Abb. 91. Entführung. Illustration zu Bunkels Leben. Skizze zu E. 222. Berlin. 1778.
Das Jahr 1779 brachte unserem Meister einen schmerzlichen Verlust: seine geliebte Mutter, die schon lange gekränkelt, erlag am 30. Mai in Danzig ihren Leiden. Für die in recht bescheidenen Verhältnissen zurückgebliebenen Schwestern zu sorgen, war dem Bruder Pflicht und Bedürfnis. Im Juli des nächsten Jahres rüstete er sich daher wiederum zu einer Reise nach der Heimat. Das Haus in der Heiligengeistgasse wurde verkauft und die Schwestern eingeladen, nach Berlin überzusiedeln. Trotz den mannigfachen Geschäften, die seine Zeit während des diesmal nur kurzen Aufenthalts in der Vaterstadt in Anspruch nahmen, fand der an unablässige Thätigkeit gewohnte Künstler hier noch Muße, einige Platten zu radieren (E. 369–374). Sie waren für eine deutsche Übersetzung des „Lobes der Narrheit“ von Erasmus von Rotterdam bestimmt, das im sechzehnten Jahrhunderts bereits Hans Holbein den Jüngeren zu einer Reihe köstlicher Federzeichnungen inspiriert hatte; die Verspottung menschlicher Thorheit und Eitelkeit, die Chodowiecki hier mit Glück modernisierte, lag ihm freilich in jenen Tagen trüber Stimmung wohl weniger am Herzen, als ein anderes Thema, dessen klassische Prägung die deutsche Kunst ebenfalls Holbein verdankt: der Totentanz. Der Sensenmann, der eben mit grausamer Hand in seine Lebenskreise eingegriffen und ihm das Teuerste geraubt, wird von Chodowiecki in einer Reihe von Scenen (E. 662) geschildert, deren Motive sich zwar im allgemeinen an die herkömmlichen Totentanzbilder anlehnen — es sind die einzelnen Stände, die der Reihe nach dem Ruf des Allgewaltigen folgen müssen — aber uns überrascht die dämonische Größe der Auffassung, zu der sich der sonst so nüchterne Beobachter des alltäglichen Kleinlebens hier nicht selten erhebt. Erst zwölf Jahre später wurden die Zeichnungen in Kupfer gebracht und dem Lauenburger genealogischen Kalender beigegeben, nachdem man lange den Gegenstand als Kalenderschmuck beanstandet hatte: „so revolvant war bey jedem der Gedanke, einer Dame den Todt in so mancherlei Gestalten zum Weynachts- oder Neujahrsgeschenk zu machen.“
Abb. 92. Herzog Leopold von Braunschweig eilt den durch Wassersnot Bedrängten zu Hilfe. 1785. (E. 540.)

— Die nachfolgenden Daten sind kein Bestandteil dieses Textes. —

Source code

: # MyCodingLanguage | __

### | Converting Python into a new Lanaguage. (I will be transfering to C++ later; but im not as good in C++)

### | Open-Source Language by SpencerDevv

Mehr in freiem Wettstreit mit den von Lichtenberg gemachten Vorschlägen, als von ihnen abhängig, entstanden 1780 die Kupfer zu einem Orbis pictus, kleine, überaus zierliche und geistreiche Charakterfigürchen, von denen wir eines in Abbildung ([Abb. 80], E. 368) wiedergeben. Lichtenberg wollte „der Armut unserer dramatischen Schriftsteller sowohl als auch der Schauspieler und Künstler dadurch zu Hilfe kommen, daß er frappante Züge ... aus allerley Ständen des bürgerlichen Lebens“ sammelte und herausgab, eine Aufgabe, die für Chodowiecki wie geschaffen schien, um seine zahlreichen Beobachtungen und Studien nach dem Leben in zwangloser Folge zu veröffentlichen. So sehen wir auf dem mitgeteilten Blatte die Typen weiblicher Dienstboten von der Kammerfrau und Zofe bis zum Waschweib in höchst lebendiger Weise vereinigt. In solchen Charakterfigürchen kleinsten Maßstabes offenbart sich die ganze Liebenswürdigkeit und Schalkheit seines Wesens, die ganze Feinheit seiner Radiernadel, ähnlich wie in den gleichzeitigen „Occupations des Dames“ (E. 355), den beiden Folgen von „Heiratsanträgen“ verschiedener Freier ([Abb. 79], E. 345 und 382) und der Verspottung der Steckenpferdreiterei (E. 357). Dazwischen klingt dann wieder in der anmutigen Titelvignette zu Cramers „Unterhaltungen“ (Berlin 1781, [Abb. 2], E. 376) der innige Ton häuslichen Familienglücks durch, dessen herzerquickende Schilderung zu den vornehmsten Ruhmestiteln Chodowieckis zählt.
Abb. 93. Satire auf die Nachdrucker. (E. 394.)
Abb. 94. Titelvignette zu Gotters Gedichten. Gotha. 1788. (E. 592.)